• **Exercise objective**:
Quote the records that follow in full and exactly; leave out the pictures.

• **Given records**:
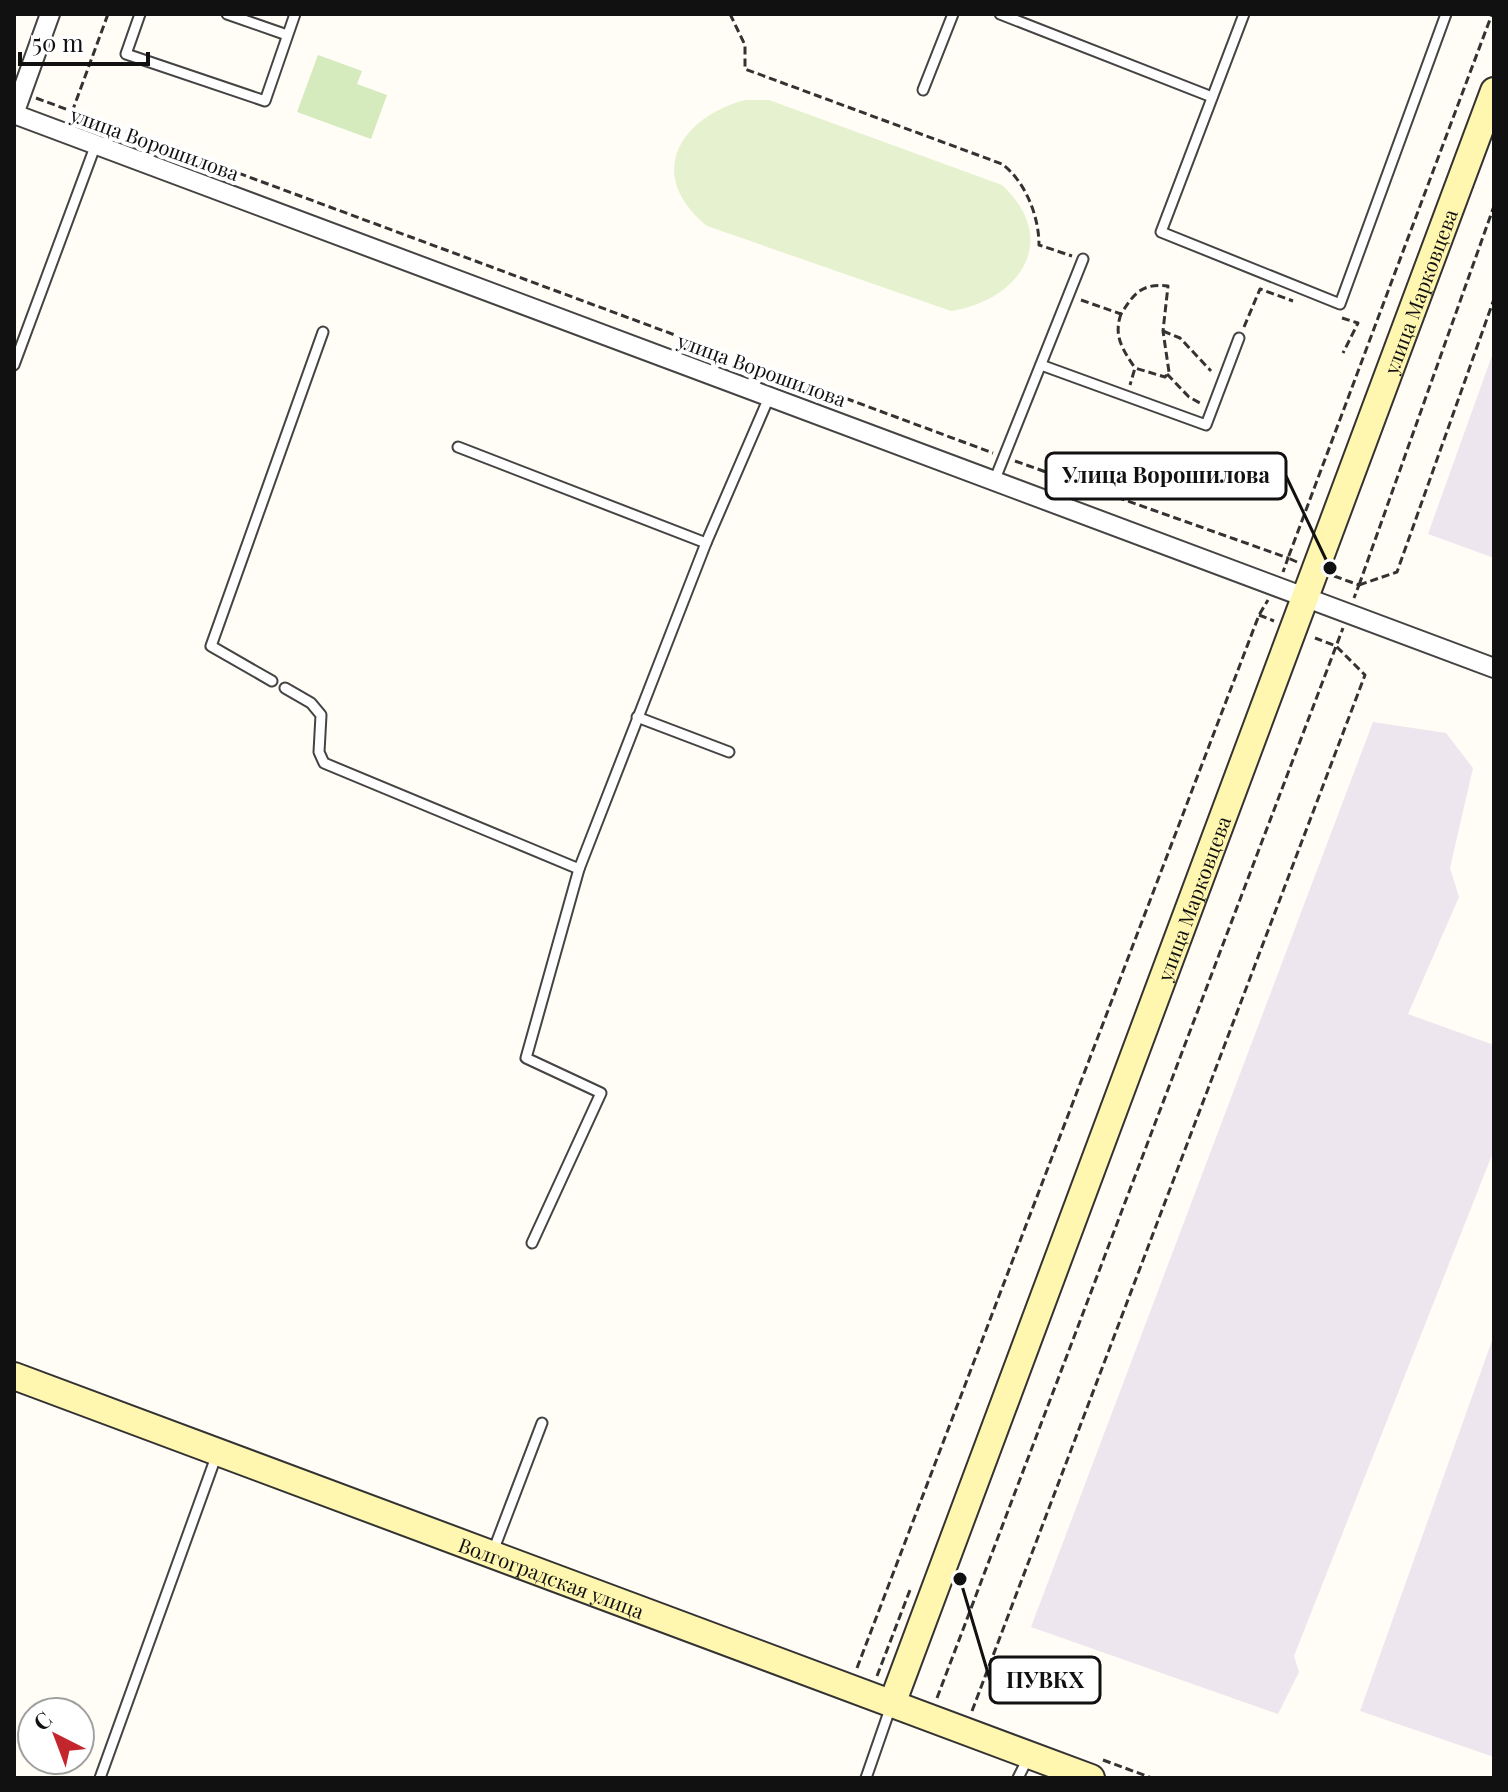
<svg xmlns="http://www.w3.org/2000/svg" width="1508" height="1792" font-family="'Playfair Display',serif">
	<style>
		.industrial { fill: #eee6ef }
		.green { fill: #d5ebbd }
		.pitch { fill: #e6f2cf }
		.lines { fill: none; stroke-linecap: round; stroke-linejoin: round }
		.lane-casing { stroke: #444; stroke-width: 13 }
		.street-casing { stroke: #444; stroke-width: 22 }
		.secondary-casing { stroke: #333; stroke-width: 30 }
		.path { stroke: #333; stroke-width: 3; stroke-dasharray: 8 4; stroke-linecap: butt }
		.lane { stroke: #fff; stroke-width: 9 }
		.street { stroke: #fff; stroke-width: 18 }
		.secondary { stroke: #fff6b0; stroke-width: 26 }
		.labels { text-anchor: middle; dominant-baseline: central; stroke-width: 8; stroke-linejoin: round; paint-order: stroke }
		.street-label { font-size: 20px; fill: #111; stroke: #fff }
		.leader { fill: none; stroke: #111; stroke-width: 3 }
		.callout-dot { fill: #111; stroke: #fff; stroke-width: 3 }
		.callout { fill: #fff; stroke: #111; stroke-width: 3 }
		.callout-label { font-size: 22px; text-anchor: middle; font-weight: bold; fill: #111 }
	</style>
	<rect width="100%" height="100%" fill="#fffdf5"/>
	<!-- industrial -->
	<g class="industrial">
		<polygon points="1494,350 1494,558 1428,534"/>
		<polygon points="1373,722 1446,733 1473,768 1450,868 1459,897 1408,1014 1494,1045 1494,1150 1294,1656 1299,1672 1278,1714 1031,1627"/>
		<polygon points="1494,1335 1494,1757 1360,1711"/>
	</g>
	<!-- green -->
	<polygon class="green" points="318,55 362,71 357,84 387,95 371,139 297,112"/>
	<!-- pitch -->
	<path class="pitch" d="M 745,100 L 769,100 L 1002,185 C 1061,240 1020,300 951,311 L 707,226 C 645,176 678,118 745,100 Z"/>
	<g class="lines">
		<defs>
			<g id="lane">
				<polyline points="140,14 126,54 265,101 295,14"/>
				<polyline points="227,14 287,35"/>
				<polyline points="1000,14 1212,97"/>
				<polyline points="1244,14 1161,232 1340,304 1446,14"/>
				<polyline points="923,90 953,14"/>
				<polyline points="14,365 96,144"/>
				<polyline points="1041,365 1206,425 1239,338"/>
				<polyline points="458,447 706,543"/>
				<polyline points="995,479 1083,259"/>
				<polyline points="272,681 211,646 323,332"/>
				<polyline points="285,688 311,703 321,715 319,752 324,763 579,869 706,543 770,395"/>
				<polyline points="637,717 729,752"/>
				<polyline points="532,1243 601,1093 526,1058 579,869"/>
				<polyline points="492,1554 542,1423"/>
				<polyline points="100,1778 217,1454"/>
				<polyline points="866,1778 891,1706"/>
				<polyline points="1018,1778 1028,1758"/>
			</g>
			<g id="street">
				<polyline points="14,114 1494,668"/>
				<polyline points="14,114 50,14"/>
			</g>
			<g id="secondary">
				<path id="s1" d="M 14,1376 L 1091,1778"/>
				<path id="s2" d="M 892,1704 L 1494,91"/>
			</g>
		</defs>
		<!-- lane casing -->
		<use href="#lane" class="lane-casing"/>
		<!-- street casing -->
		<use href="#street" class="street-casing"/>
		<!-- secondary casing -->
		<use href="#secondary" class="secondary-casing"/>
		<!-- path -->
		<g class="path">
			<path d="M 730,14 L 745,45 L 745,69 L 1002,164 C 1026,182 1039,217 1039,245 L 1072,256"/>
			<polyline points="36,98 993,453"/>
			<polyline points="72,112 108,14"/>
			<path d="M 1081,300 L 1121,314 C 1134,293 1142,283 1168,286 L 1163,331 L 1169,372 L 1165,377 L 1135,368 L 1130,385"/>
			<path d="M 1121,314 C 1113,336 1123,350 1135,368"/>
			<polyline points="1342,318 1358,323 1343,353"/>
			<polyline points="1244,327 1260,289 1293,301"/>
			<polyline points="1163,331 1180,338 1211,371"/>
			<polyline points="1167,374 1189,397 1200,403"/>
			<polyline points="1015,461 1288,558 1283,572"/>
			<polyline points="1297,562 1288,558 1492,14"/>
			<polyline points="1334,576 1359,585 1354,598"/>
			<polyline points="1359,585 1494,206"/>
			<polyline points="1359,585 1397,572 1494,299"/>
			<polyline points="1259,615 1274,621"/>
			<polyline points="857,1668 1259,615 1268,600"/>
			<polyline points="877,1676 910,1590"/>
			<polyline points="937,1698 1343,628"/>
			<polyline points="972,1711 1365,675 1336,646 1315,638"/>
			<polyline points="1103,1760 1152,1778"/>
		</g>
		<!-- lane -->
		<use href="#lane" class="lane"/>
		<!-- street -->
		<use href="#street" class="street"/>
		<!-- secondary -->
		<use href="#secondary" class="secondary"/>
	</g>
	<g class="labels">
		<!-- street labels -->
		<g class="street-label">
			<text transform="translate(155 143) rotate(20)">улица Ворошилова</text>
			<text stroke="none"><textPath href="#s2" startOffset="1508">улица Марковцева</textPath></text>
			<text transform="translate(762 369) rotate(20)">улица Ворошилова</text>
			<text stroke="none"><textPath href="#s2" startOffset="860">улица Марковцева</textPath></text>
			<text stroke="none"><textPath href="#s1" startOffset="574">Волгоградская улица</textPath></text>
		</g>
	</g>
	<!-- callouts -->
	<path class="leader" d="M1330 568L1286 476M960 1579L990 1680"/>
	<g class="callout-dot">
		<circle cx="1330" cy="568" r="8"/>
		<circle cx="960" cy="1579" r="8"/>
	</g>
	<g class="callout">
		<rect x="1046" y="453" width="240" height="46" rx="8"/>
		<rect x="990" y="1657" width="110" height="46" rx="8"/>
	</g>
	<g class="callout-label">
		<text x="1166" y="483">Улица Ворошилова</text>
		<text x="1045" y="1688">ПУВКХ</text>
	</g>
	<!-- border -->
	<rect width="1508" height="1792" fill="none" stroke="#111111" stroke-width="32"/>
	<!-- north arrow -->
	<g transform="translate(56 1736) rotate(318)"><circle r="38" fill="#ffffff" stroke="#a0a0a0" stroke-width="2"/>
	<path d="M0-6L14 30L0 20L-14 30Z" fill="#c4262e"/>
	<text y="-12" font-size="22" font-weight="bold" text-anchor="middle" fill="#111111">С</text>
	</g>
	<!-- scale -->
	<path d="M20 52v12h128v-12" fill="none" stroke="#111111" stroke-width="4"/>
	<text x="32" y="52" font-size="24" fill="#111111" stroke="#ffffff" stroke-width="6" paint-order="stroke">50 m</text>
</svg>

• **Your solution**:
<svg xmlns="http://www.w3.org/2000/svg" width="1508" height="1792" font-family="'Playfair Display',serif">
	<style>
		.industrial { fill: #eee6ef }
		.green { fill: #d5ebbd }
		.pitch { fill: #e6f2cf }
		.lines { fill: none; stroke-linecap: round; stroke-linejoin: round }
		.lane-casing { stroke: #444; stroke-width: 13 }
		.street-casing { stroke: #444; stroke-width: 22 }
		.secondary-casing { stroke: #333; stroke-width: 30 }
		.path { stroke: #333; stroke-width: 3; stroke-dasharray: 8 4; stroke-linecap: butt }
		.lane { stroke: #fff; stroke-width: 9 }
		.street { stroke: #fff; stroke-width: 18 }
		.secondary { stroke: #fff6b0; stroke-width: 26 }
		.labels { text-anchor: middle; dominant-baseline: central; stroke-width: 8; stroke-linejoin: round; paint-order: stroke }
		.street-label { font-size: 20px; fill: #111; stroke: #fff }
		.leader { fill: none; stroke: #111; stroke-width: 3 }
		.callout-dot { fill: #111; stroke: #fff; stroke-width: 3 }
		.callout { fill: #fff; stroke: #111; stroke-width: 3 }
		.callout-label { font-size: 22px; text-anchor: middle; font-weight: bold; fill: #111 }
	</style>
	<rect width="100%" height="100%" fill="#fffdf5"/>
	<!-- industrial -->
	<g class="industrial">
		<polygon points="1494,350 1494,558 1428,534"/>
		<polygon points="1373,722 1446,733 1473,768 1450,868 1459,897 1408,1014 1494,1045 1494,1150 1294,1656 1299,1672 1278,1714 1031,1627"/>
		<polygon points="1494,1335 1494,1757 1360,1711"/>
	</g>
	<!-- green -->
	<polygon class="green" points="318,55 362,71 357,84 387,95 371,139 297,112"/>
	<!-- pitch -->
	<path class="pitch" d="M 745,100 L 769,100 L 1002,185 C 1061,240 1020,300 951,311 L 707,226 C 645,176 678,118 745,100 Z"/>
	<g class="lines">
		<defs>
			<g id="lane">
				<polyline points="140,14 126,54 265,101 295,14"/>
				<polyline points="227,14 287,35"/>
				<polyline points="1000,14 1212,97"/>
				<polyline points="1244,14 1161,232 1340,304 1446,14"/>
				<polyline points="923,90 953,14"/>
				<polyline points="14,365 96,144"/>
				<polyline points="1041,365 1206,425 1239,338"/>
				<polyline points="458,447 706,543"/>
				<polyline points="995,479 1083,259"/>
				<polyline points="272,681 211,646 323,332"/>
				<polyline points="285,688 311,703 321,715 319,752 324,763 579,869 706,543 770,395"/>
				<polyline points="637,717 729,752"/>
				<polyline points="532,1243 601,1093 526,1058 579,869"/>
				<polyline points="492,1554 542,1423"/>
				<polyline points="100,1778 217,1454"/>
				<polyline points="866,1778 891,1706"/>
				<polyline points="1018,1778 1028,1758"/>
			</g>
			<g id="street">
				<polyline points="14,114 1494,668"/>
				<polyline points="14,114 50,14"/>
			</g>
			<g id="secondary">
				<path id="s1" d="M 14,1376 L 1091,1778"/>
				<path id="s2" d="M 892,1704 L 1494,91"/>
			</g>
		</defs>
		<!-- lane casing -->
		<use href="#lane" class="lane-casing"/>
		<!-- street casing -->
		<use href="#street" class="street-casing"/>
		<!-- secondary casing -->
		<use href="#secondary" class="secondary-casing"/>
		<!-- path -->
		<g class="path">
			<path d="M 730,14 L 745,45 L 745,69 L 1002,164 C 1026,182 1039,217 1039,245 L 1072,256"/>
			<polyline points="36,98 993,453"/>
			<polyline points="72,112 108,14"/>
			<path d="M 1081,300 L 1121,314 C 1134,293 1142,283 1168,286 L 1163,331 L 1169,372 L 1165,377 L 1135,368 L 1130,385"/>
			<path d="M 1121,314 C 1113,336 1123,350 1135,368"/>
			<polyline points="1342,318 1358,323 1343,353"/>
			<polyline points="1244,327 1260,289 1293,301"/>
			<polyline points="1163,331 1180,338 1211,371"/>
			<polyline points="1167,374 1189,397 1200,403"/>
			<polyline points="1015,461 1288,558 1283,572"/>
			<polyline points="1297,562 1288,558 1492,14"/>
			<polyline points="1334,576 1359,585 1354,598"/>
			<polyline points="1359,585 1494,206"/>
			<polyline points="1359,585 1397,572 1494,299"/>
			<polyline points="1259,615 1274,621"/>
			<polyline points="857,1668 1259,615 1268,600"/>
			<polyline points="877,1676 910,1590"/>
			<polyline points="937,1698 1343,628"/>
			<polyline points="972,1711 1365,675 1336,646 1315,638"/>
			<polyline points="1103,1760 1152,1778"/>
		</g>
		<!-- lane -->
		<use href="#lane" class="lane"/>
		<!-- street -->
		<use href="#street" class="street"/>
		<!-- secondary -->
		<use href="#secondary" class="secondary"/>
	</g>
	<g class="labels">
		<!-- street labels -->
		<g class="street-label">
			<text transform="translate(155 143) rotate(20)">улица Ворошилова</text>
			<text stroke="none"><textPath href="#s2" startOffset="1508">улица Марковцева</textPath></text>
			<text transform="translate(762 369) rotate(20)">улица Ворошилова</text>
			<text stroke="none"><textPath href="#s2" startOffset="860">улица Марковцева</textPath></text>
			<text stroke="none"><textPath href="#s1" startOffset="574">Волгоградская улица</textPath></text>
		</g>
	</g>
	<!-- callouts -->
	<path class="leader" d="M1330 568L1286 476M960 1579L990 1680"/>
	<g class="callout-dot">
		<circle cx="1330" cy="568" r="8"/>
		<circle cx="960" cy="1579" r="8"/>
	</g>
	<g class="callout">
		<rect x="1046" y="453" width="240" height="46" rx="8"/>
		<rect x="990" y="1657" width="110" height="46" rx="8"/>
	</g>
	<g class="callout-label">
		<text x="1166" y="483">Улица Ворошилова</text>
		<text x="1045" y="1688">ПУВКХ</text>
	</g>
	<!-- border -->
	<rect width="1508" height="1792" fill="none" stroke="#111111" stroke-width="32"/>
	<!-- north arrow -->
	<g transform="translate(56 1736) rotate(318)"><circle r="38" fill="#ffffff" stroke="#a0a0a0" stroke-width="2"/>
	<path d="M0-6L14 30L0 20L-14 30Z" fill="#c4262e"/>
	<text y="-12" font-size="22" font-weight="bold" text-anchor="middle" fill="#111111">С</text>
	</g>
	<!-- scale -->
	<path d="M20 52v12h128v-12" fill="none" stroke="#111111" stroke-width="4"/>
	<text x="32" y="52" font-size="24" fill="#111111" stroke="#ffffff" stroke-width="6" paint-order="stroke">50 m</text>
</svg>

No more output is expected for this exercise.